* EXERCISE PROMPT *
When "cancer" occurs in a line of the material, copy that line.

───── DATA EXCERPT ─────

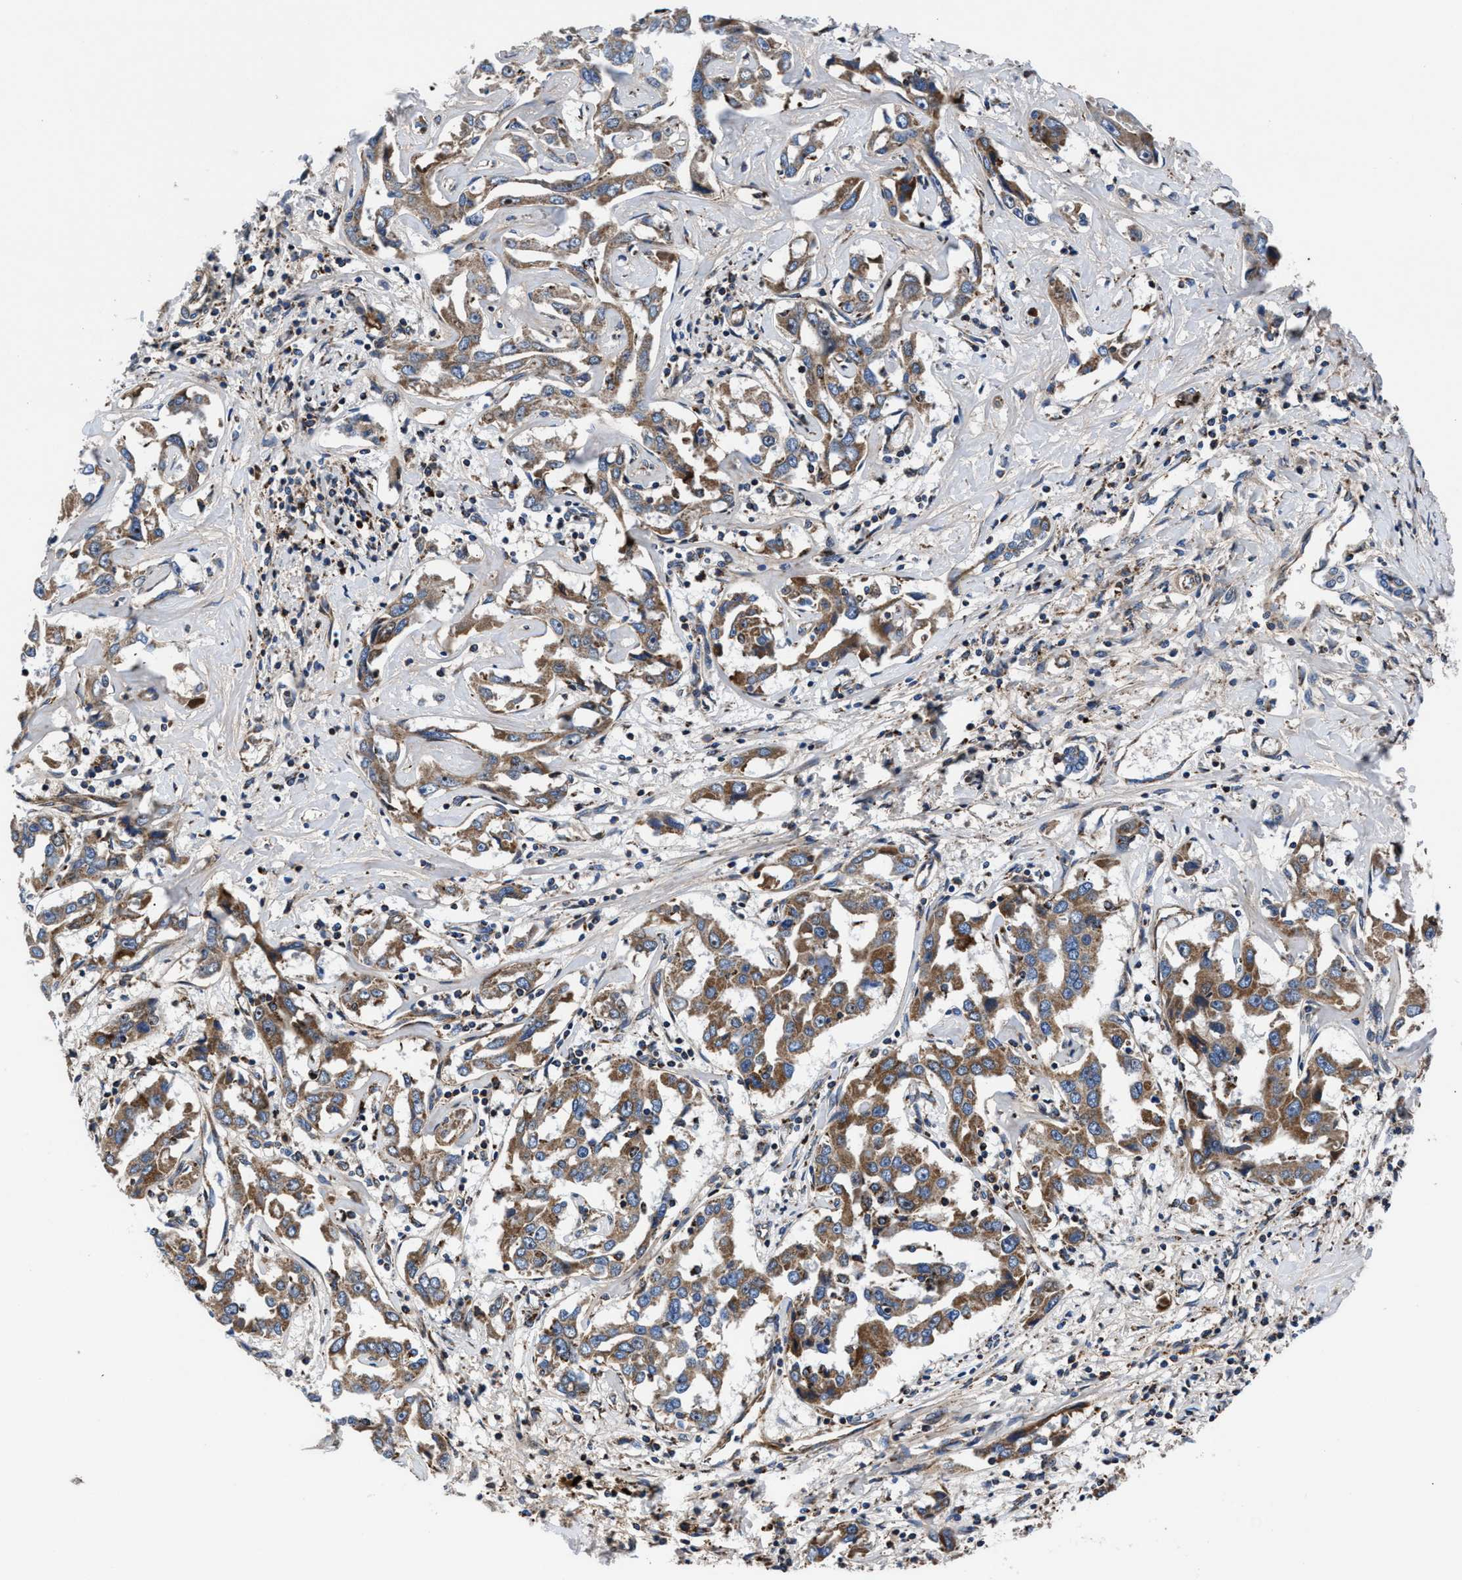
{"staining": {"intensity": "moderate", "quantity": ">75%", "location": "cytoplasmic/membranous"}, "tissue": "liver cancer", "cell_type": "Tumor cells", "image_type": "cancer", "snomed": [{"axis": "morphology", "description": "Cholangiocarcinoma"}, {"axis": "topography", "description": "Liver"}], "caption": "Liver cancer (cholangiocarcinoma) stained with a brown dye shows moderate cytoplasmic/membranous positive expression in approximately >75% of tumor cells.", "gene": "PRR15L", "patient": {"sex": "male", "age": 59}}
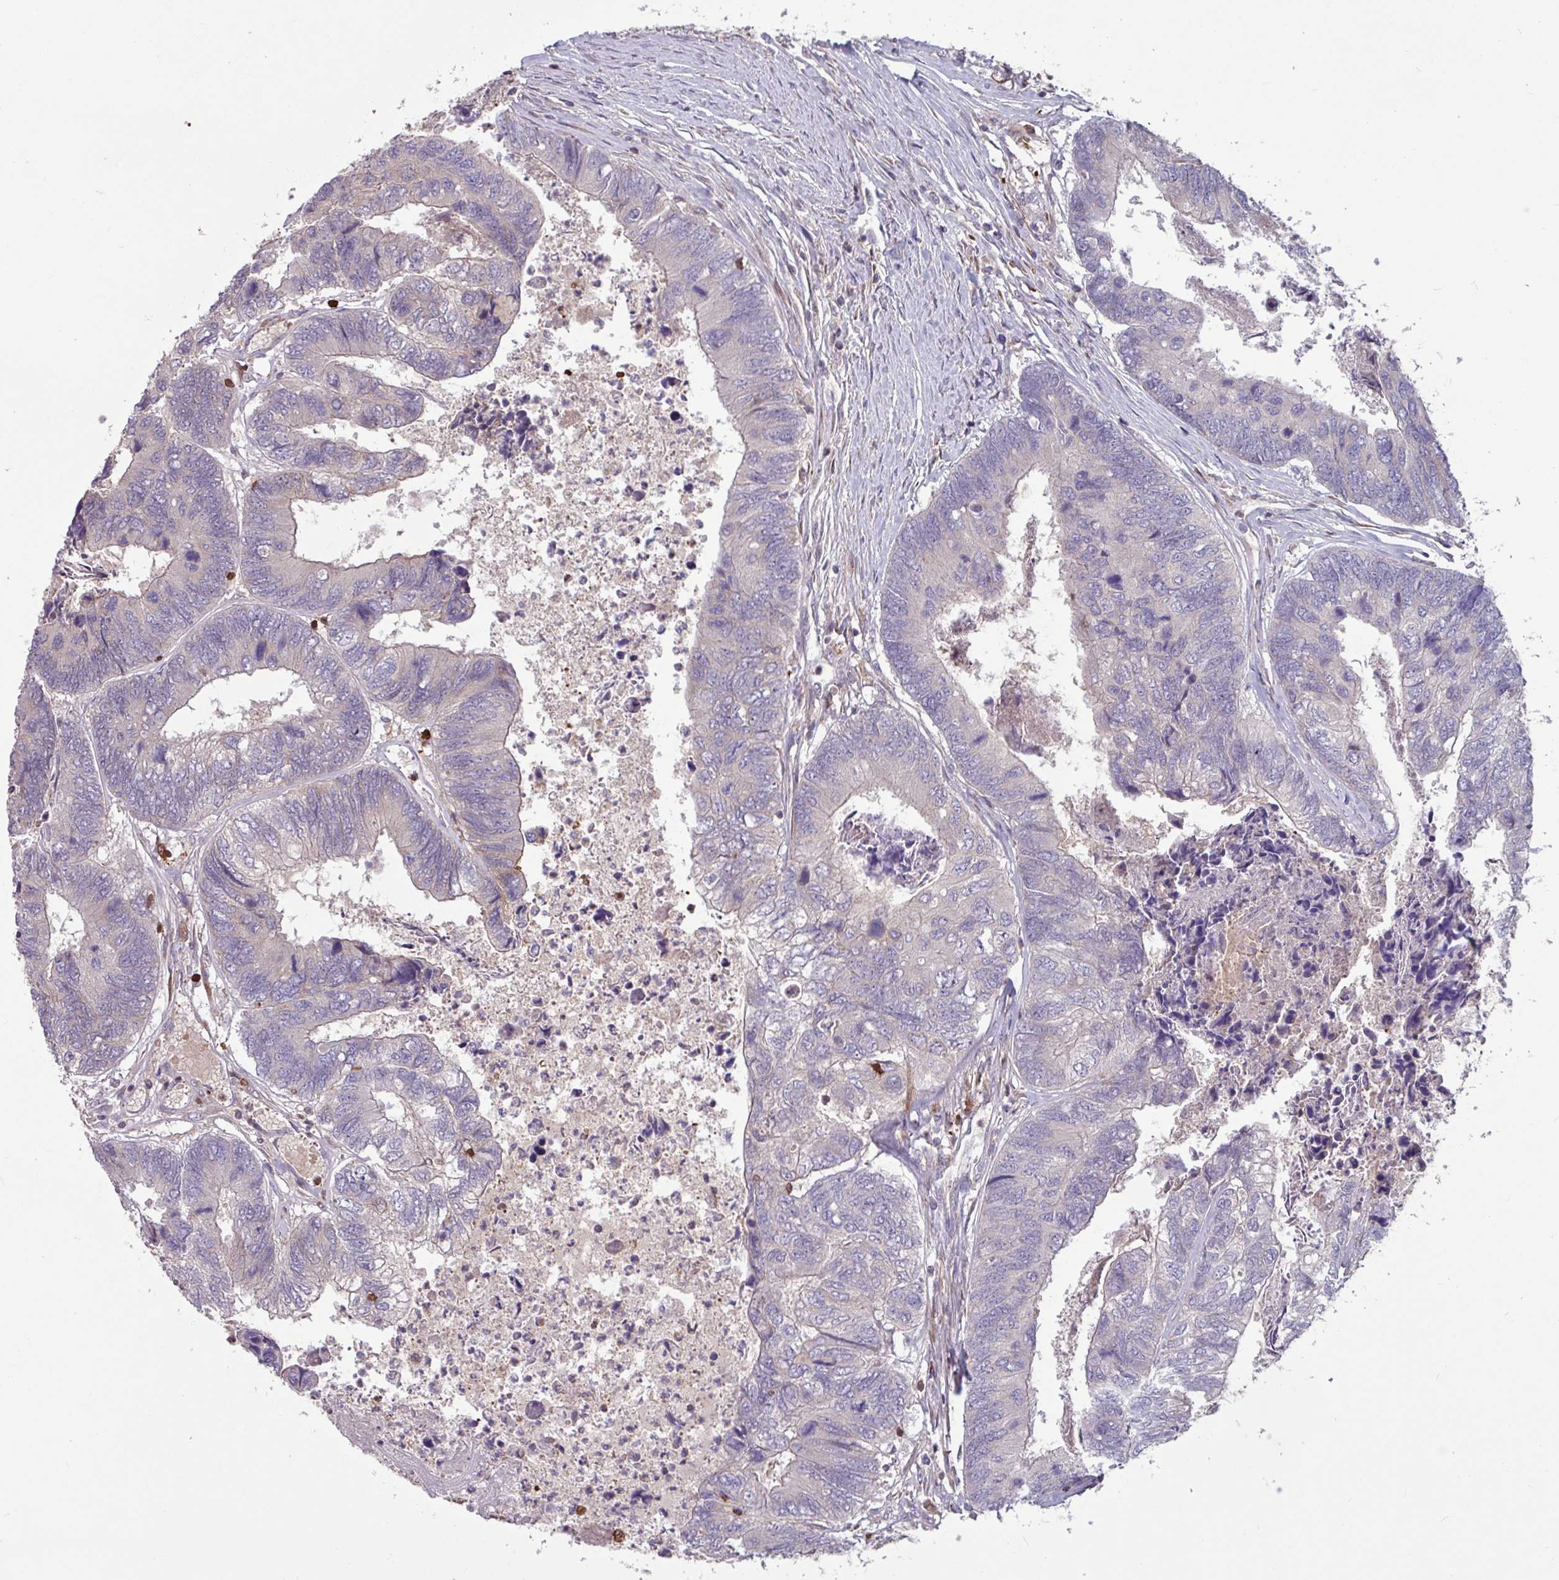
{"staining": {"intensity": "negative", "quantity": "none", "location": "none"}, "tissue": "colorectal cancer", "cell_type": "Tumor cells", "image_type": "cancer", "snomed": [{"axis": "morphology", "description": "Adenocarcinoma, NOS"}, {"axis": "topography", "description": "Colon"}], "caption": "This is an immunohistochemistry histopathology image of human colorectal cancer. There is no staining in tumor cells.", "gene": "SEC61G", "patient": {"sex": "female", "age": 67}}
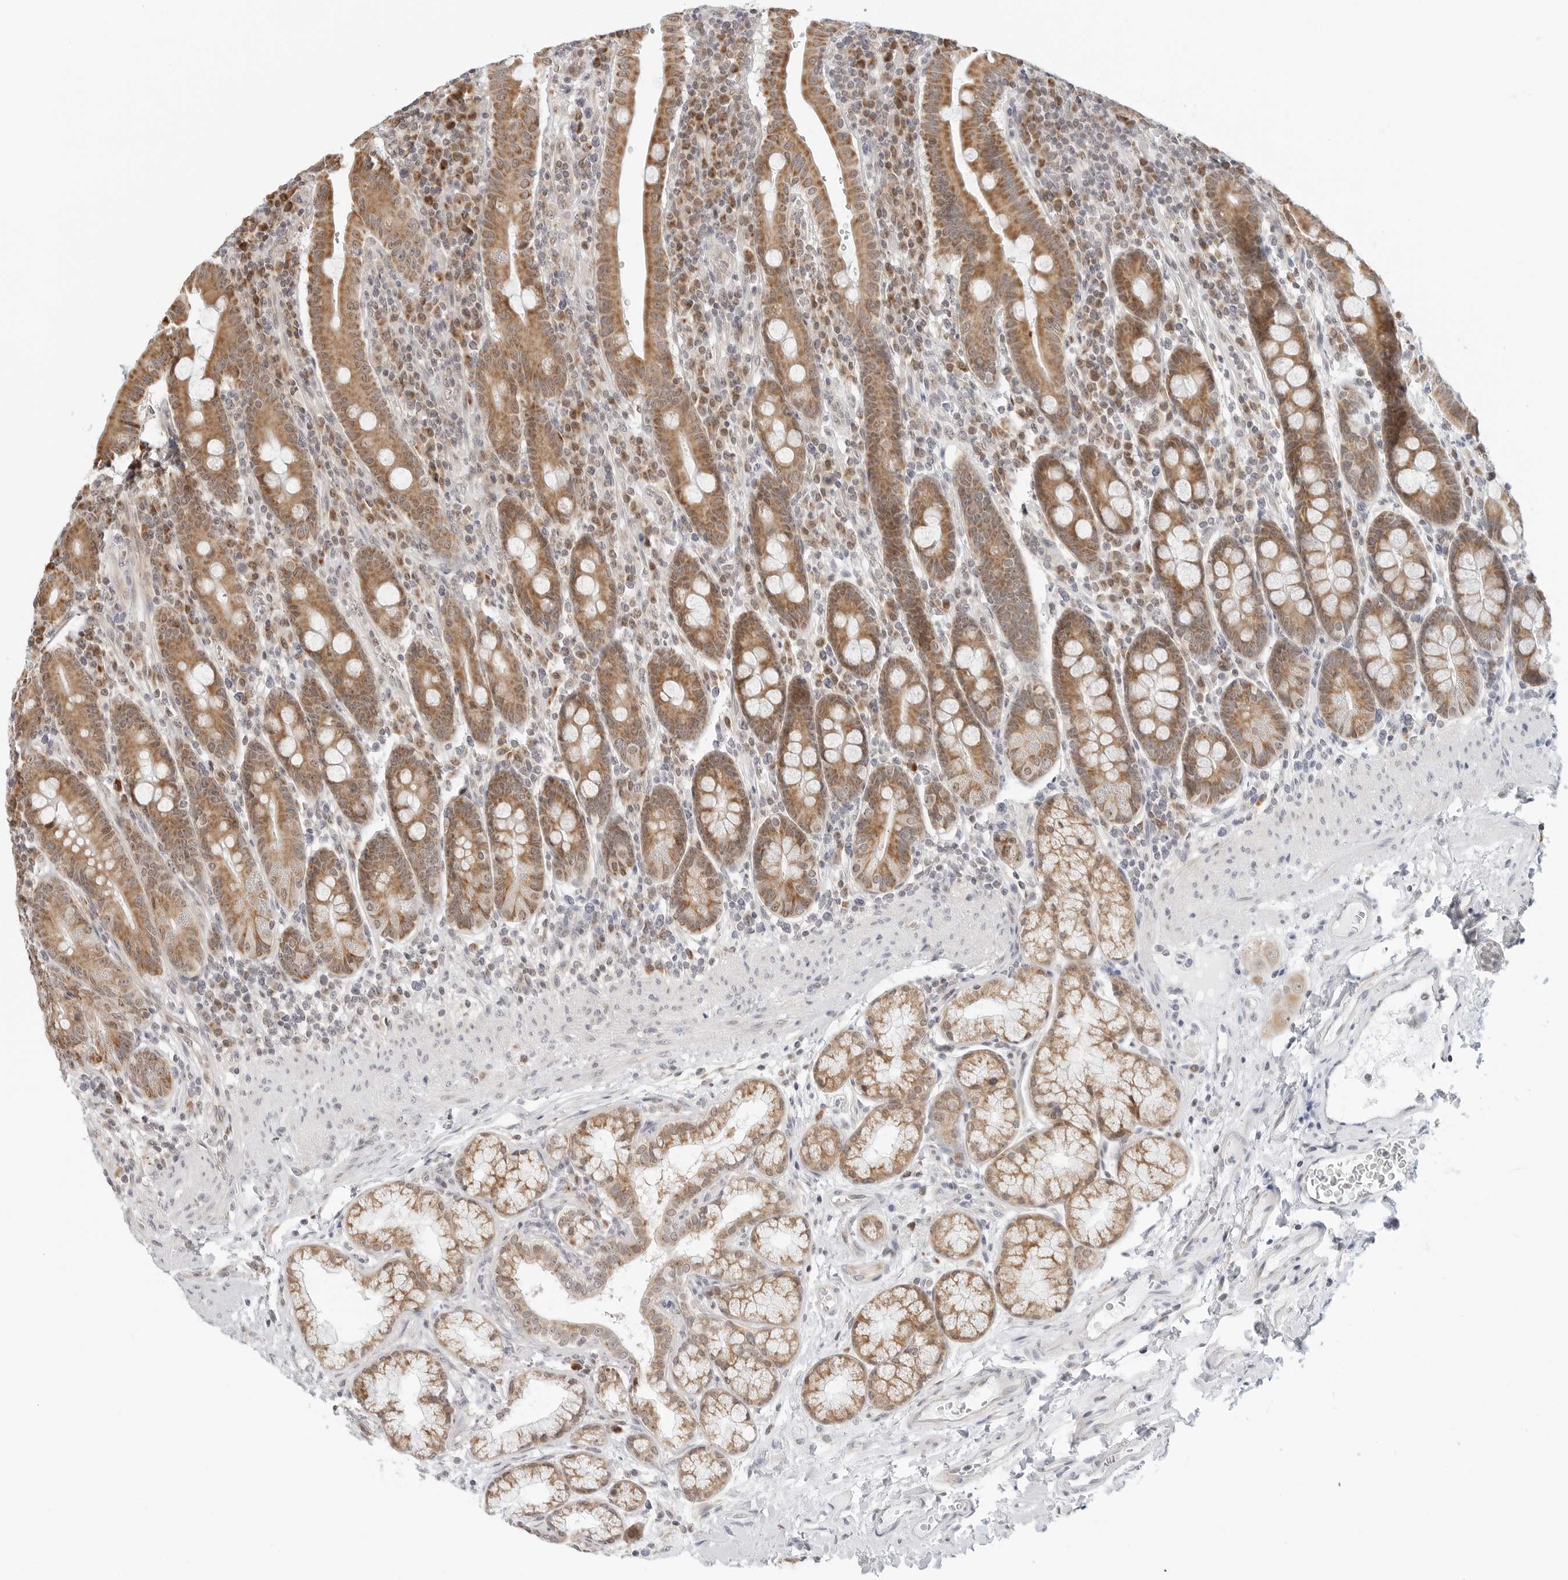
{"staining": {"intensity": "moderate", "quantity": ">75%", "location": "cytoplasmic/membranous"}, "tissue": "duodenum", "cell_type": "Glandular cells", "image_type": "normal", "snomed": [{"axis": "morphology", "description": "Normal tissue, NOS"}, {"axis": "morphology", "description": "Adenocarcinoma, NOS"}, {"axis": "topography", "description": "Pancreas"}, {"axis": "topography", "description": "Duodenum"}], "caption": "Immunohistochemistry of benign human duodenum demonstrates medium levels of moderate cytoplasmic/membranous staining in about >75% of glandular cells. (Brightfield microscopy of DAB IHC at high magnification).", "gene": "POLR3GL", "patient": {"sex": "male", "age": 50}}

─────

* EXPECTED OUTPUT *
{"staining": {"intensity": "moderate", "quantity": ">75%", "location": "cytoplasmic/membranous"}, "tissue": "liver cancer", "cell_type": "Tumor cells", "image_type": "cancer", "snomed": [{"axis": "morphology", "description": "Cholangiocarcinoma"}, {"axis": "topography", "description": "Liver"}], "caption": "Liver cancer (cholangiocarcinoma) stained with a brown dye shows moderate cytoplasmic/membranous positive expression in approximately >75% of tumor cells.", "gene": "PRR15L", "patient": {"sex": "male", "age": 59}}
{"staining": {"intensity": "negative", "quantity": "none", "location": "none"}, "tissue": "colorectal cancer", "cell_type": "Tumor cells", "image_type": "cancer", "snomed": [{"axis": "morphology", "description": "Adenocarcinoma, NOS"}, {"axis": "topography", "description": "Colon"}], "caption": "This is an immunohistochemistry histopathology image of human colorectal cancer. There is no staining in tumor cells.", "gene": "SEC61G", "patient": {"sex": "female", "age": 67}}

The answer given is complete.